• YOUR GOAL:
Copy out the lines from the start of the entries through the line with "var sketch = newSketch(context, id", keeping both ends and leaving everything else out.

─── GIVEN DATA ───

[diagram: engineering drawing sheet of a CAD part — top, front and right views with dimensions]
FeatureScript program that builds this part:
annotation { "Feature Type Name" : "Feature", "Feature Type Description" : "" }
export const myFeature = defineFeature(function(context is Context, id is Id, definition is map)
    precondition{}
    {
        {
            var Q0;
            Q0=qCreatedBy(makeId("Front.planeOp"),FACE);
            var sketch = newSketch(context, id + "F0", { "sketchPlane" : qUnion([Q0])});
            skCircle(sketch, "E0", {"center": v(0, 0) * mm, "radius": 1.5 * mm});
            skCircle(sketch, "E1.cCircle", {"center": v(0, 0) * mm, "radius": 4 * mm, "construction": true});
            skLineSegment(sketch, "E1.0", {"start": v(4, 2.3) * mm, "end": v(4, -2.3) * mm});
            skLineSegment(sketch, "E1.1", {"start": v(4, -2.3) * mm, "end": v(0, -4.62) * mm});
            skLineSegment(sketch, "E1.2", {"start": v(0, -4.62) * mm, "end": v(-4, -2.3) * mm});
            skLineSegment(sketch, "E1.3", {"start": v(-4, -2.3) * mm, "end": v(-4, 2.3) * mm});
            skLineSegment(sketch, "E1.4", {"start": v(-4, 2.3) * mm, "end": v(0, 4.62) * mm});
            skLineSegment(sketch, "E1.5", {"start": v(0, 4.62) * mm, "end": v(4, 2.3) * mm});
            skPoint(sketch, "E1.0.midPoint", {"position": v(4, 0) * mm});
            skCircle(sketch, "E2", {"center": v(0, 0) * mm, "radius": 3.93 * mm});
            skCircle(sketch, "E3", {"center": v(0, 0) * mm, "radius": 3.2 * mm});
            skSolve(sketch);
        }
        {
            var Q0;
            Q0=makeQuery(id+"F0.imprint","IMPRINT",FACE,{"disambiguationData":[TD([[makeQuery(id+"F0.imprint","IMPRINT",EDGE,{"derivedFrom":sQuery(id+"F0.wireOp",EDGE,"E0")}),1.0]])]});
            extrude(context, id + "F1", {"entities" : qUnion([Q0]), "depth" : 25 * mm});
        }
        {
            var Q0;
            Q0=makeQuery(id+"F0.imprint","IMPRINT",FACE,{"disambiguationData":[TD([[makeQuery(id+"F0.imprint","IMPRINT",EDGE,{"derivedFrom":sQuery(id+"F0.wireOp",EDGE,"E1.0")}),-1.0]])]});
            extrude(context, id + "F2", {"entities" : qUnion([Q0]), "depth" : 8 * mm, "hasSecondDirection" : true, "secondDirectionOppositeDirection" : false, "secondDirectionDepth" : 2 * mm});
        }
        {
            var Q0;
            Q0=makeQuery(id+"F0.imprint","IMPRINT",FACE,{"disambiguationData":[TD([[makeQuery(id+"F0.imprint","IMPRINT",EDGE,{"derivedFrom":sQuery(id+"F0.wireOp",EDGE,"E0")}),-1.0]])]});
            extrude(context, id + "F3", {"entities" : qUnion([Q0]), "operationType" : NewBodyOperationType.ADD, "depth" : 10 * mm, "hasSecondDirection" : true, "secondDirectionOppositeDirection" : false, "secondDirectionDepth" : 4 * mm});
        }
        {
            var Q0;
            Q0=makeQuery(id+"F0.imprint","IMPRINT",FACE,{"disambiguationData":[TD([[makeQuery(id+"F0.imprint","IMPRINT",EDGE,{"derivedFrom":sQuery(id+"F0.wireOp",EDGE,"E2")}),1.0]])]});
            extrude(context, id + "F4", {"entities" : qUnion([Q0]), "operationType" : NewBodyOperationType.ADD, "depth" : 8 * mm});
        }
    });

───

• REPLY:
[diagram: engineering drawing sheet of a CAD part — top, front and right views with dimensions]
FeatureScript program that builds this part:
annotation { "Feature Type Name" : "Feature", "Feature Type Description" : "" }
export const myFeature = defineFeature(function(context is Context, id is Id, definition is map)
    precondition{}
    {
        {
            var Q0;
            Q0=qCreatedBy(makeId("Front.planeOp"),FACE);
            var sketch = newSketch(context, id + "F0", { "sketchPlane" : qUnion([Q0])});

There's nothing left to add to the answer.